▶ **Excerpt**
The list of Olympic men's ice hockey players for Austria consists of 150 skaters and 18 goaltenders. Men's ice hockey tournaments have been staged at the Olympic Games since 1920 (it was introduced at the 1920 Summer Olympics, and was permanently added to the Winter Olympic Games in 1924). Austria has participated in 13 tournaments, the first in 1928 and the most recent in 2014. Austria has hosted the Winter Olympics twice, in 1964 and 1976 Winter Olympics; both times Innsbruck served as the host city. Austria has never won a medal in ice hockey, with their highest finish being fifth in 1928.

Eight players have played in three separate Olympics, while Sepp Puschnig has played in the most games, 19 across three tournaments. Puschnig is tied with Del St. John for most goals scored, with 9, while Saint John has the most career assists, 7, and points, 16. Puschnig is the only player who has been inducted into the International Ice Hockey Federation Hall of Fame, though Dieter Kalt Sr. has been inducted as a builder.

▶ **Tasks to complete**
A) In the excerpt on Austria's Olympic men's ice hockey players, what is Austria's highest finish in the tournament?
B) Quote the excerpt on Austria's Olympic men's ice hockey players word for word, starting at "The list of" and ending at "fifth in 1928.".

▶ **Records provided**
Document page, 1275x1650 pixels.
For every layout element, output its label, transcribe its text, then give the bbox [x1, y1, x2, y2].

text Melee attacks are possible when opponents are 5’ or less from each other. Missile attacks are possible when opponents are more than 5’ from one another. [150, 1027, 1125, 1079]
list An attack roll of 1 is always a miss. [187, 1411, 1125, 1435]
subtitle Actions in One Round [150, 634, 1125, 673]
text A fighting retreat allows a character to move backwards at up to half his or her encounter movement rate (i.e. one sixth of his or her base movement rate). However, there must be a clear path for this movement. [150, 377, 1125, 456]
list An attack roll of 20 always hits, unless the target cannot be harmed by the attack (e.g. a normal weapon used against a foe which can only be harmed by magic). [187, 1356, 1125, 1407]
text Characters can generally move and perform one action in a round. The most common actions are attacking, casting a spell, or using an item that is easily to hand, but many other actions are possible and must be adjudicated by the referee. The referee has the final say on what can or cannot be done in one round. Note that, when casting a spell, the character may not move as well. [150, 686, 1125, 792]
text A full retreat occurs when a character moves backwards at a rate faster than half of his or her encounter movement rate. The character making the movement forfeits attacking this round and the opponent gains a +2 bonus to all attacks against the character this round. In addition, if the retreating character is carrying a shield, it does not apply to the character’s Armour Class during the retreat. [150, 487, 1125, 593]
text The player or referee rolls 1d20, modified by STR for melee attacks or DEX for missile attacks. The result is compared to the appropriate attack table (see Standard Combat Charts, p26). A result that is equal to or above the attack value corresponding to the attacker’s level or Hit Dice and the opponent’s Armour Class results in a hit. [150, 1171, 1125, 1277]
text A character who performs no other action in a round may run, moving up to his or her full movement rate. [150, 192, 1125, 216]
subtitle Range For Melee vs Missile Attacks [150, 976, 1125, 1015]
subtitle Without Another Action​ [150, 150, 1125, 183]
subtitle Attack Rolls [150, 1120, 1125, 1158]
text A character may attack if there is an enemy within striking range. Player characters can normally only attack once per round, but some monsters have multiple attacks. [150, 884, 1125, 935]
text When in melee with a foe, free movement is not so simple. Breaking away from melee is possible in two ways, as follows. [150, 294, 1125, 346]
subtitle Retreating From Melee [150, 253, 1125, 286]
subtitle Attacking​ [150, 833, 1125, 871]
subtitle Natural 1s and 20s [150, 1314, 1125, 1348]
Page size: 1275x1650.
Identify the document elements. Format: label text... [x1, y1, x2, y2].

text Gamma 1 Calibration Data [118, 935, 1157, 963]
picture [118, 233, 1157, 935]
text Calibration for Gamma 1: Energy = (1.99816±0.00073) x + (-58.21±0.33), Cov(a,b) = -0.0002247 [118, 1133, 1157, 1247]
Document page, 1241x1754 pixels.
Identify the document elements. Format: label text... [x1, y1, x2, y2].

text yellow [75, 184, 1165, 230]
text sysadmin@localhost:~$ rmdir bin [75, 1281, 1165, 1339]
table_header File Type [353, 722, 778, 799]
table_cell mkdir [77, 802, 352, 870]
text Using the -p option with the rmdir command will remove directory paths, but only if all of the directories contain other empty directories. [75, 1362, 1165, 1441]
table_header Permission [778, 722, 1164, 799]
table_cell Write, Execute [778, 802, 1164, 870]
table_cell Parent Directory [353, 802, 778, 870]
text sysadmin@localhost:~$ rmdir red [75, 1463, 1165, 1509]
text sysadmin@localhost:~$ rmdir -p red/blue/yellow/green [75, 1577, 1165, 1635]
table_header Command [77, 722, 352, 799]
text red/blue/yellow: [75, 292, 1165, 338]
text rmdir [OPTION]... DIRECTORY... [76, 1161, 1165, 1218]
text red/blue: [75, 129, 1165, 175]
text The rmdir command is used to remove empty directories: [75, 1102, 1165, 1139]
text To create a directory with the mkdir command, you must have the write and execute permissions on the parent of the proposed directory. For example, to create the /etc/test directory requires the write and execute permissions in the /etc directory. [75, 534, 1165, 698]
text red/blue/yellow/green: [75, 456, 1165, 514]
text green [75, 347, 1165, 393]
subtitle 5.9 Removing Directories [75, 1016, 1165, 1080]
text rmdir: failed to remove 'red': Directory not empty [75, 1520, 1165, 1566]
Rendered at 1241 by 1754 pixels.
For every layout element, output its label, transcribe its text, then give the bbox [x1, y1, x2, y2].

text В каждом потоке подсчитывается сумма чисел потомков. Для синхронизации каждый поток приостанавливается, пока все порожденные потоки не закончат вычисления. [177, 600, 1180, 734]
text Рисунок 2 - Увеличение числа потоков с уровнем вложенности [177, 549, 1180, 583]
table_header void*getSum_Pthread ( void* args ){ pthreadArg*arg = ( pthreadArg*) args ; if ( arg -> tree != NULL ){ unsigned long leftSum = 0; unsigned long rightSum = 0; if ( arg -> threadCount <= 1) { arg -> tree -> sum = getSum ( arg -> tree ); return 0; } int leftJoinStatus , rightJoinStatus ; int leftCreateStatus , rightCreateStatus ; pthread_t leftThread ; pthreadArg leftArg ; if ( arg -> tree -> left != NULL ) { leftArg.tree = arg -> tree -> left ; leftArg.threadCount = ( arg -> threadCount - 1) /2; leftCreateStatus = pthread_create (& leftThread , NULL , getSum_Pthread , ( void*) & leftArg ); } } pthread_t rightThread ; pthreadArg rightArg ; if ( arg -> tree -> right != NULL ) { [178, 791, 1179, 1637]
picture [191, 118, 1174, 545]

▶ **Solution set**
A) Fifth, in 1928.

B)
The list of Olympic men's ice hockey players for Austria consists of 150 skaters and 18 goaltenders. Men's ice hockey tournaments have been staged at the Olympic Games since 1920 (it was introduced at the 1920 Summer Olympics, and was permanently added to the Winter Olympic Games in 1924). Austria has participated in 13 tournaments, the first in 1928 and the most recent in 2014. Austria has hosted the Winter Olympics twice, in 1964 and 1976 Winter Olympics; both times Innsbruck served as the host city. Austria has never won a medal in ice hockey, with their highest finish being fifth in 1928.